In the twinkling of an eye, they could fill a wing with Palmetto State people and moments and still miss some South Carolina magic.
The first superspeedway. Fans can — and will — debate the merits of various drivers without reaching a consensus, but there can be no doubt that stock-car racing took its first step toward major-league status in a onetime peanut patch near Darlington, S.C..
Brasington had attended the famed Indianapolis 500 and wondered, “Why not here with stock cars?”
“Well,” his friends answered, “where would they race?”
From that discussion, Darlington Raceway emerged and accidentally came into being with a configuration that baffles the best drivers in the world. In order to keep a fishing pond, turns at one end of the 1.366-mile track are sharper than at the other, creating a nightmare for mechanics striving to set up their cars for maximum speed.
Today, the antique on state route 151 offers the ultimate challenge — 1950 engineering vs. 2006 technology.
Until Brasington and friends built stock-car racing’s first super-speedway, dirt bullrings that featured a lot of banging and a lot of dust dominated. Almost every community could offer a track, but only Darlington could offer a “big” track.
The big racing plants followed, and soon the circuit became littered with cookie-cutter layouts. The configurations became all too familiar, which served to illustrate the wonder of Darlington.

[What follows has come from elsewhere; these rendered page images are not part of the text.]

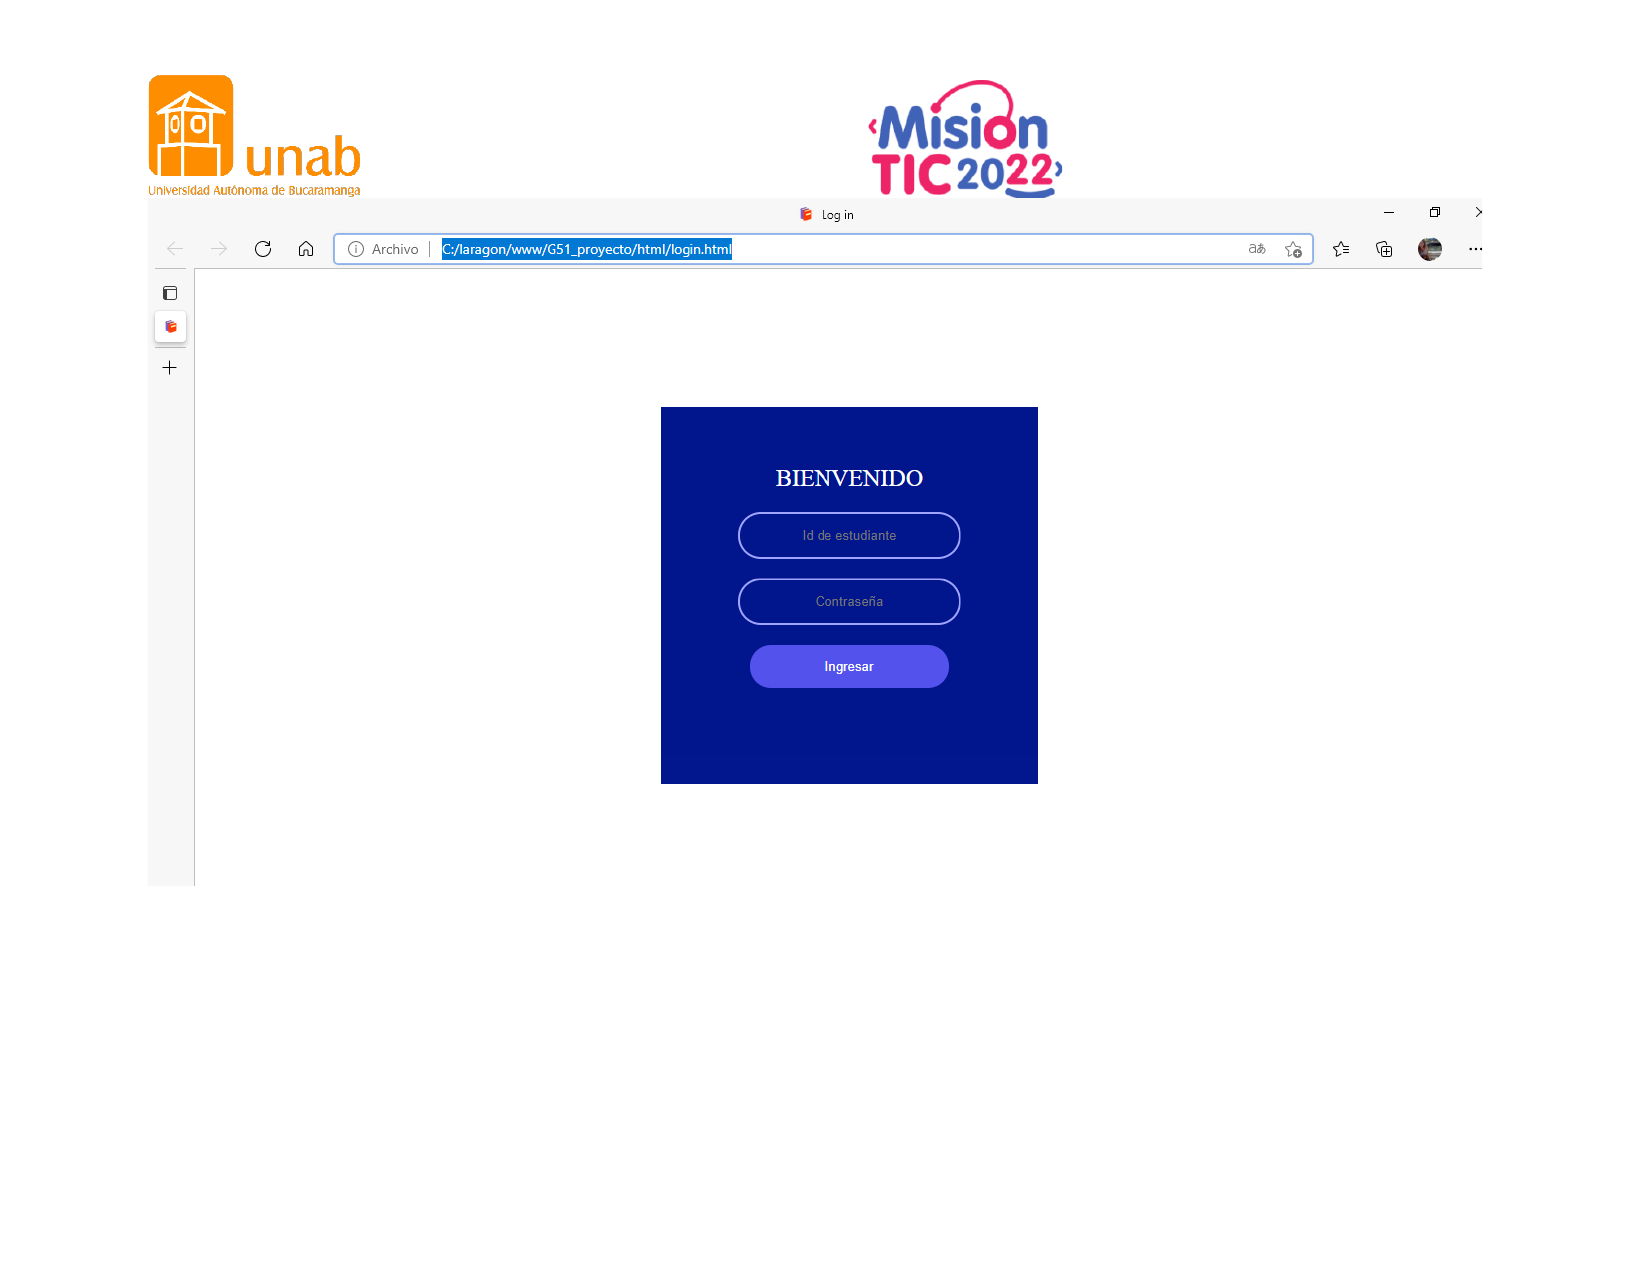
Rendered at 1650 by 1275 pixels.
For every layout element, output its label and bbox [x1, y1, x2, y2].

picture [147, 73, 1483, 886]
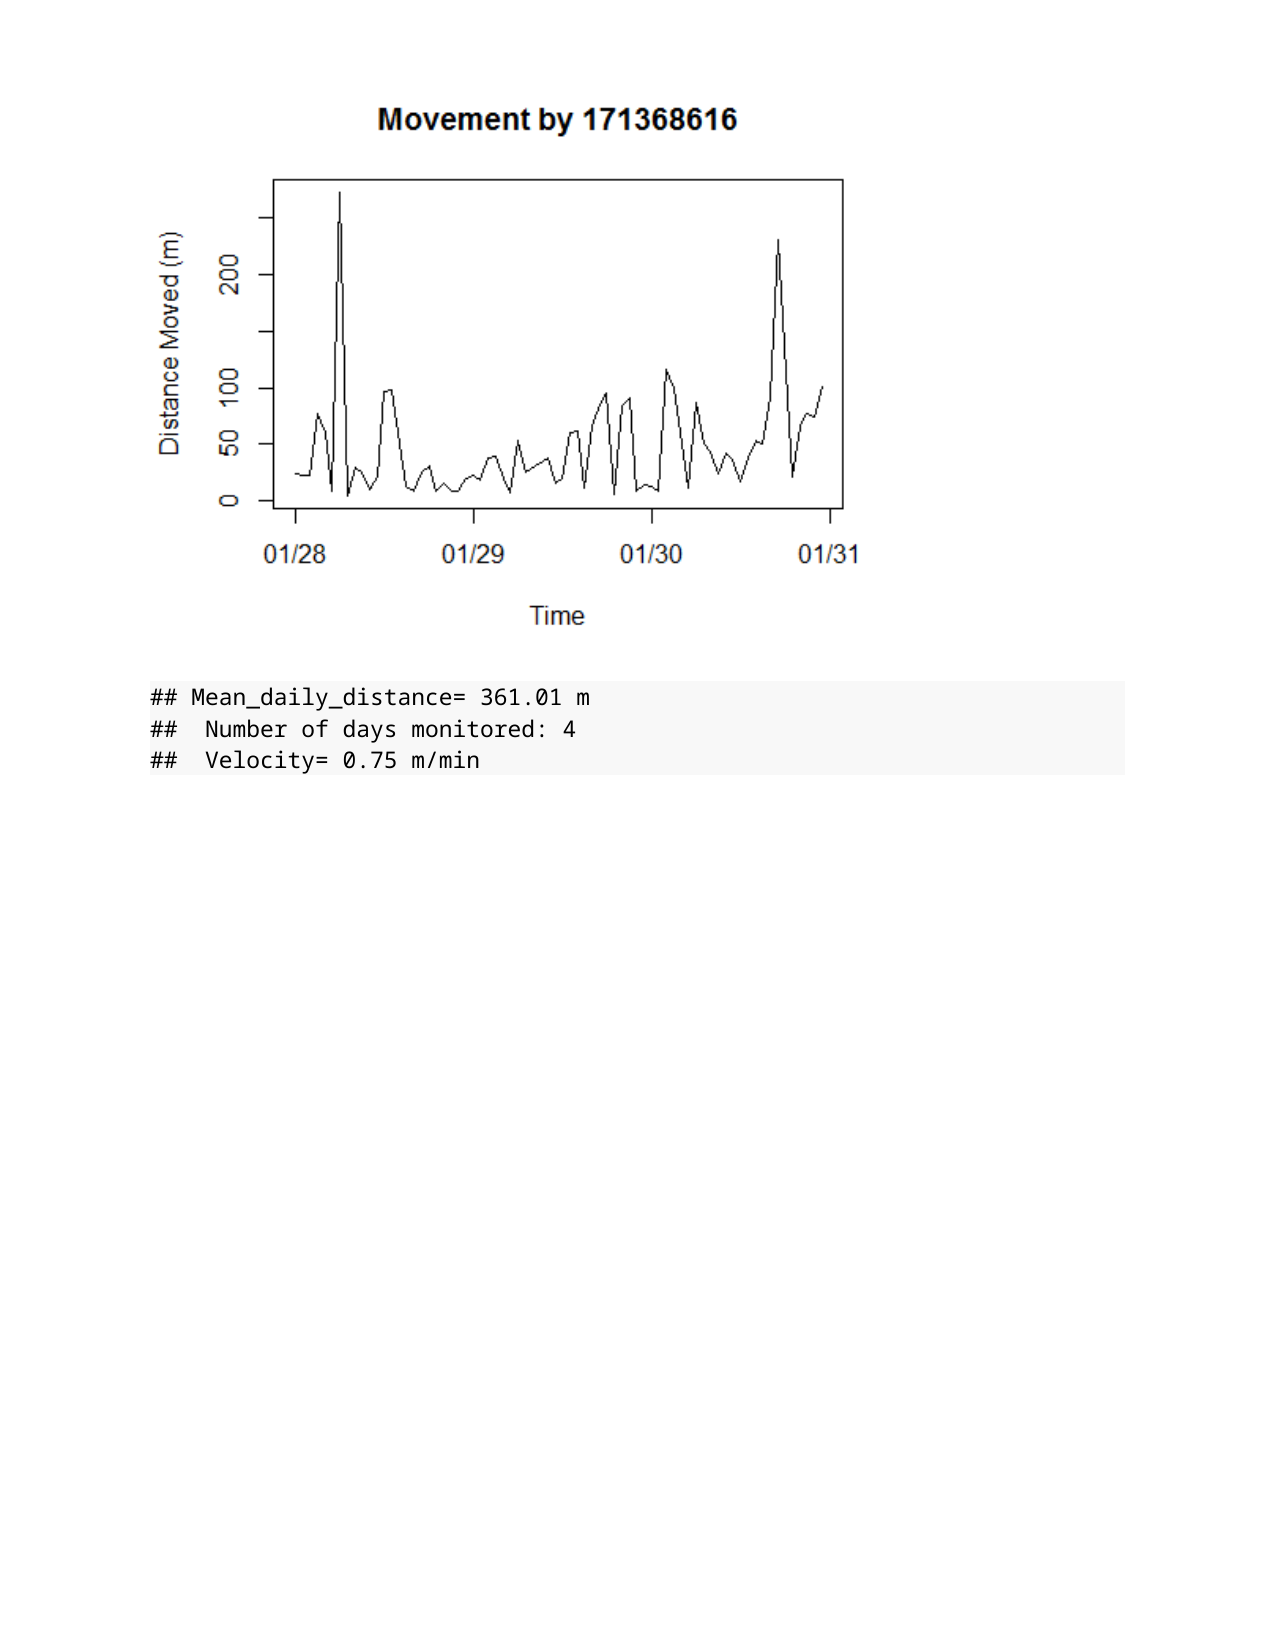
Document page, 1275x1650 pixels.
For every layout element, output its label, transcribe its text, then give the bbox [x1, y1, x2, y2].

picture [150, 56, 907, 663]
text ## Mean_daily_distance= 361.01 m ## Number of days monitored: 4 ## Velocity= 0.75 m/min [150, 681, 1125, 775]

Cale and the Silver Fox. The first Darlington race unfolded Sept. 4, 1950, and a politician of some renown named Strom Thurmond suggested a name — the Southern 500. Good idea, the track’s fathers agreed, and the track made an impact from the start.

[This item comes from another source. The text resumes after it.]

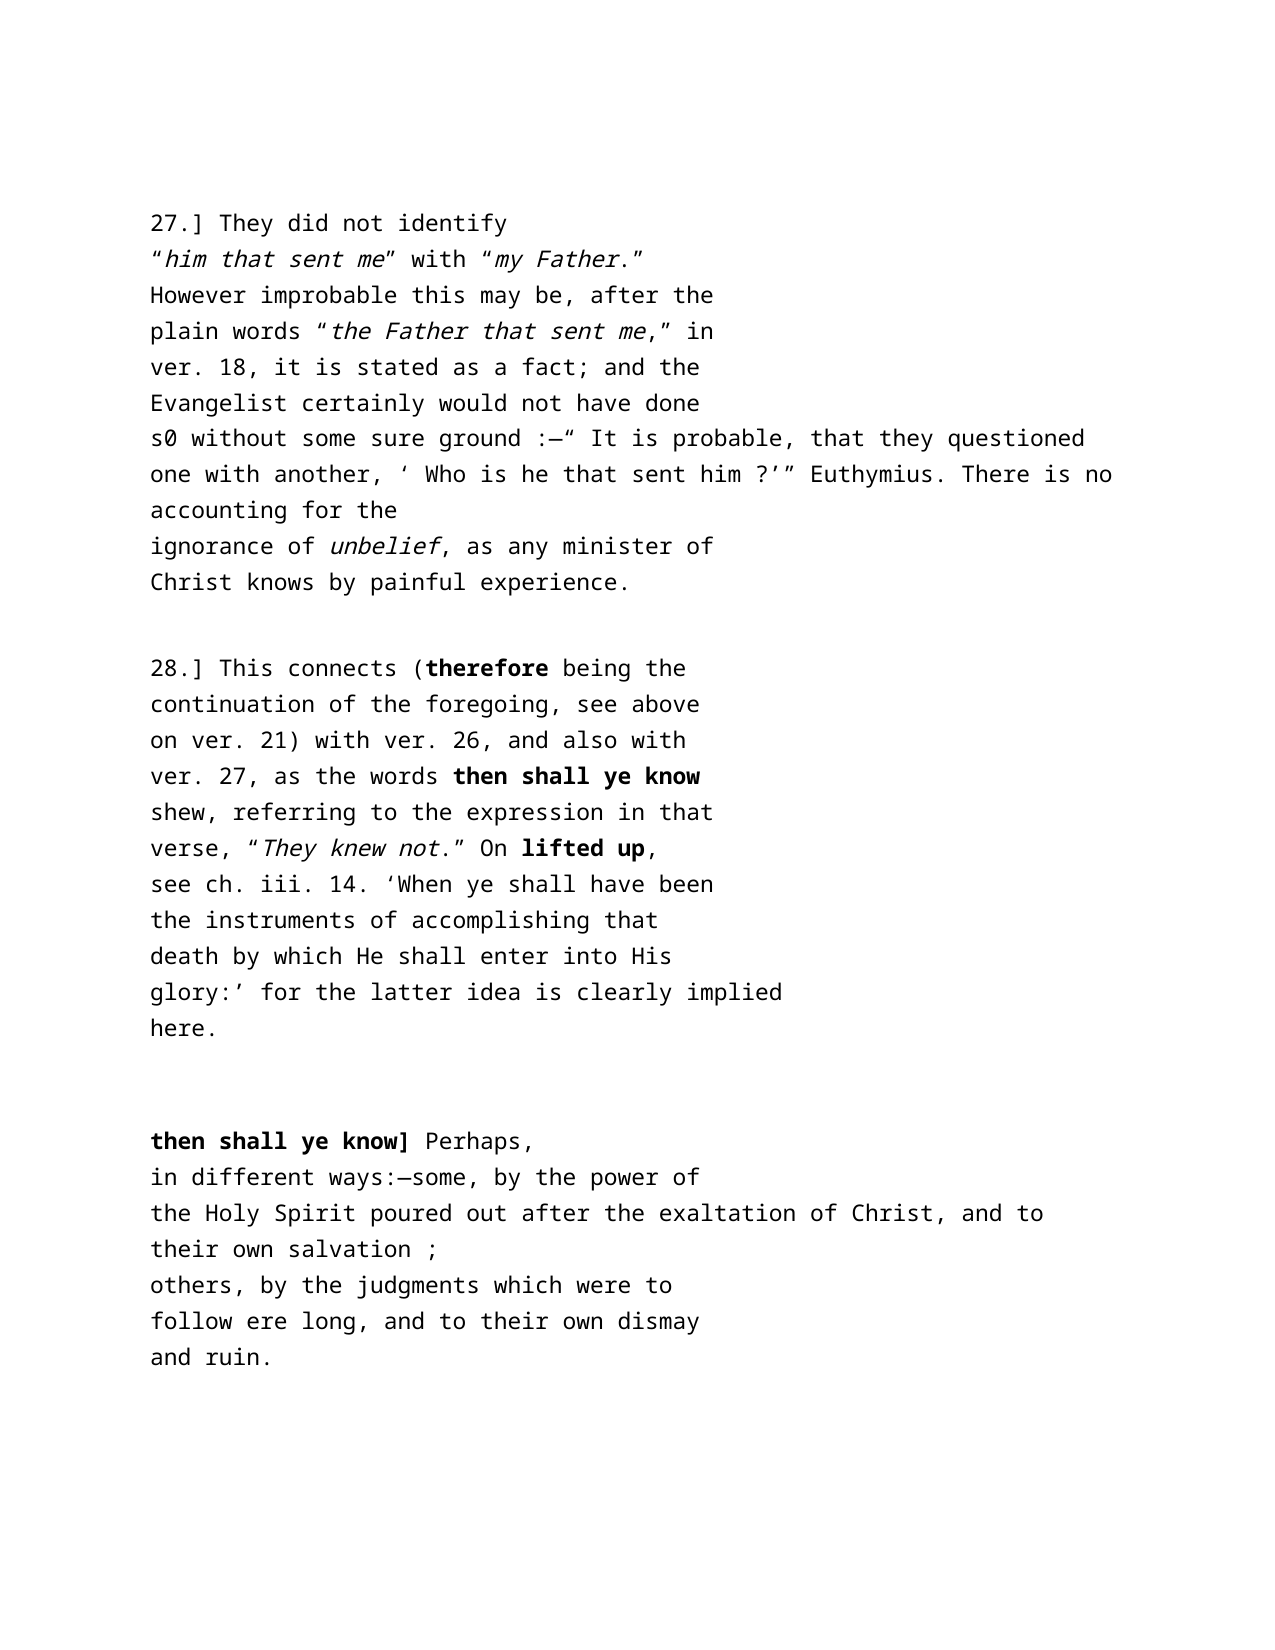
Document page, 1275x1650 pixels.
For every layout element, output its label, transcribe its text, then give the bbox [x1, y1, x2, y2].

text 27.] They did not identify “him that sent me” with “my Father.” However improbable this may be, after the plain words “the Father that sent me,” in ver. 18, it is stated as a fact; and the Evangelist certainly would not have done s0 without some sure ground :—“ It is probable, that they questioned one with another, ‘ Who is he that sent him ?’” Euthymius. There is no accounting for the ignorance of unbelief, as any minister of Christ knows by painful experience. [150, 207, 1125, 628]
text then shall ye know] Perhaps, in different ways:—some, by the power of the Holy Spirit poured out after the exaltation of Christ, and to their own salvation ; others, by the judgments which were to follow ere long, and to their own dismay and ruin. [150, 1125, 1125, 1372]
text 28.] This connects (therefore being the continuation of the foregoing, see above on ver. 21) with ver. 26, and also with ver. 27, as the words then shall ye know shew, referring to the expression in that verse, “They knew not.” On lifted up, see ch. iii. 14. ‘When ye shall have been the instruments of accomplishing that death by which He shall enter into His glory:’ for the latter idea is clearly implied here. [150, 652, 1125, 1043]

In a day when drivers raced streetcars with no safety features and Hudsons and Oldsmobiles dominated, Johnny Mantz averaged 75 mph in a little ol’ Plymouth to win.
Then as now, tire wear made the difference at Darlington, and none solved the nuances better than Pearson. He won 12 pole positions and 10 races.
Rivals called him the Silver Fox, and his performances at Darlington showed why. He was a finesse driver amid the sluggers, a racing Ali compared with a Marciano or Louis.
Like Pearson, Yarborough grew up in an era when competitors learned to race after getting a regular driver’s license. Today’s stars begin much earlier, gaining experience at young ages on go-kart tracks.
But the younger guys will be hard-pressed to surpass Pearson’s 105 victories. Only Jeff Gordon has matched Yarborough’s five triumphs in the Southern 500, which combined the heat of a South Carolina summer with the fickleness of Darlington to create the circuit’s toughest challenge.
Darlington has lost one of its two premier races to newer facilities with more amenities for fans and sponsors, but the competition on those tracks can’t match Darlington’s, and that’s a loss for racing.
A couple of years ago, officials invited Pearson and Yarborough to join Gordon in running the first laps under the newly installed lights at Darlington. Gordon would drive last, leaving the two old-timers to flip a coin for the honor of going first.
Pearson won and said, “Being first is always good.”
First is where South Carolina lore should be in stock-car racing’s new museum.